I load up more pieces of wood and chipboard to the embers. They blaze, then settle down too. Patience. I know which part of the sky to look at now after all.

And, suddenly from somewhere else entirely , barrelling into view is the best shooting star I have ever seen. It is magnesium bright, lasts and burns and keeps rolling, leaving the track wide and still magnesium bright to mark a passage. As close and bright as some special science fiction film SFX. I see it, recognise it and track it and it persists. It is making no sound, but my brain, understanding there can be no such furious movement without spectacular, thunderous sound, seems to add its own, imagined sound track. A train, a rocket, a roaring, ongoing explosion.

It puts me – immediately – in mind of those November 5th bonfire nights I had as a child (when every family with a back garden built a bonfire and bought fireworks from any one of the local shops. I would march out into the garden (along with lots of other kids, I guess) to see who would light their fire first.
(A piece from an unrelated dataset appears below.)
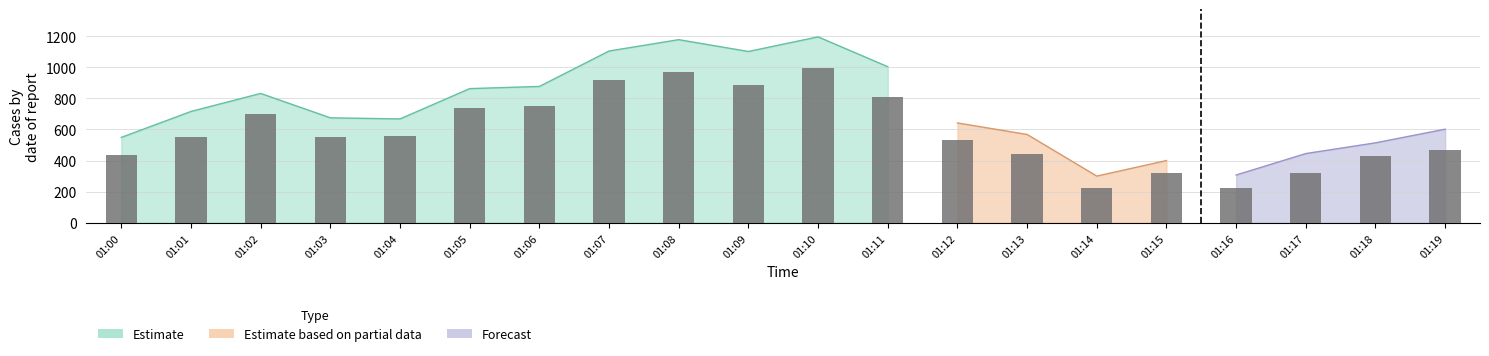

Reading left to right, transcribe all the data shown in this chart.

434	549	702	551	556	741	752	921	973	886	994	807	535	442	224	319	221	320	429	469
And to watch out for the first firework in the evening sky. I always wanted to see every firework, but wanted to be the family that launched the very last rocket. But seeing that first firework lighting up the sky was always special’ Like this very special moment.
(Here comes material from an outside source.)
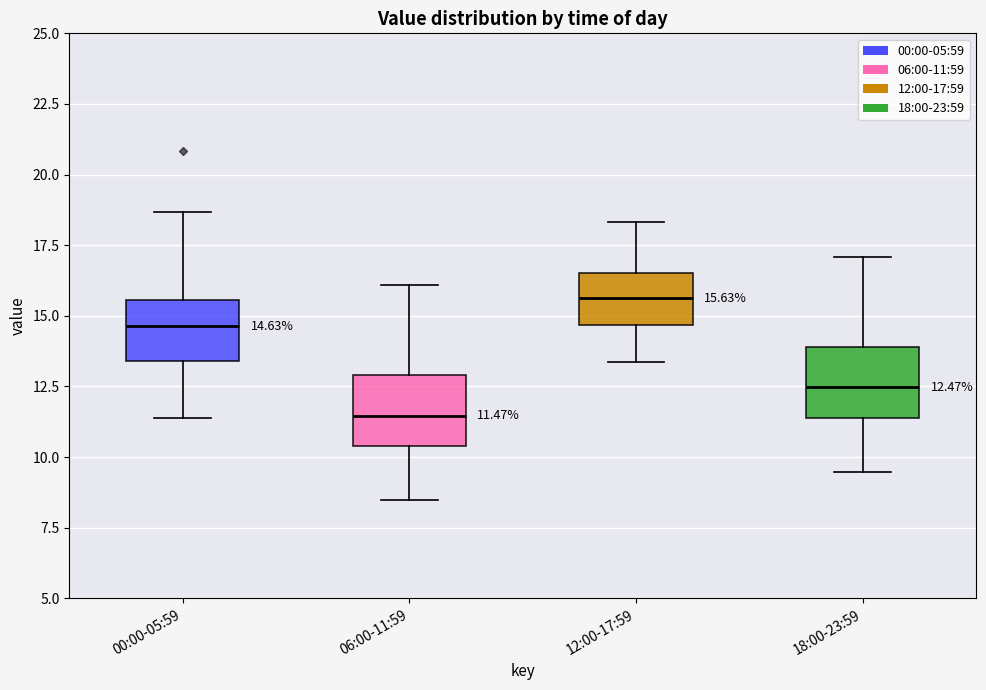

Which box has the highest median line?

12:00-17:59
22 pictures of Bonfire Night in Liverpool from the 1950s to 1990s ...

I sit, amazed, open-mouthed (most probably). Just simply stunned, impressed and shocked. Yes, I was expecting bigger, bigger than the little scribbles earlier witnessed (though lucky enough to have seen even those when most (sensible) humans are curled up and unconscious in warm beds).

But this? Is far more than I had guessed. And I take time to let it all in. the cold, the dark, the contrast between airless space and my beautiful garden, timescales (the comet has a 415 year orbit) and my own insignificance in that scheme.

Yet I exist, and enjoy the chance to see the skies like this and have the thoughts inspired by them.

I pick up the torch from the table half an hour or so later. I am about to head indoors. I know I will have to read before I can sleep. To let my brain relax. The metal body of the torch is cold. I had forgotten that while I sat in wonder. The last word to Rush

Sundogs fire on the horizon

 Meteors rain stars across the night

This moment may be brief

But it can be so bright

* Just what would you have made of it, a man born in one century, dying in another and having the whole of powered flight from Kitty Hawk to the manned moon landing in your lifetime?

* * Captain Tom Moore, the ninety nine year old Second World War veteran vowing to walk a hundred circuits of his garden to raise a thousand pounds for the under-pressure National Health Service … and, ending up raising over fifteen million (count ‘em captain Tom, bless you!) before his hundredth birthday.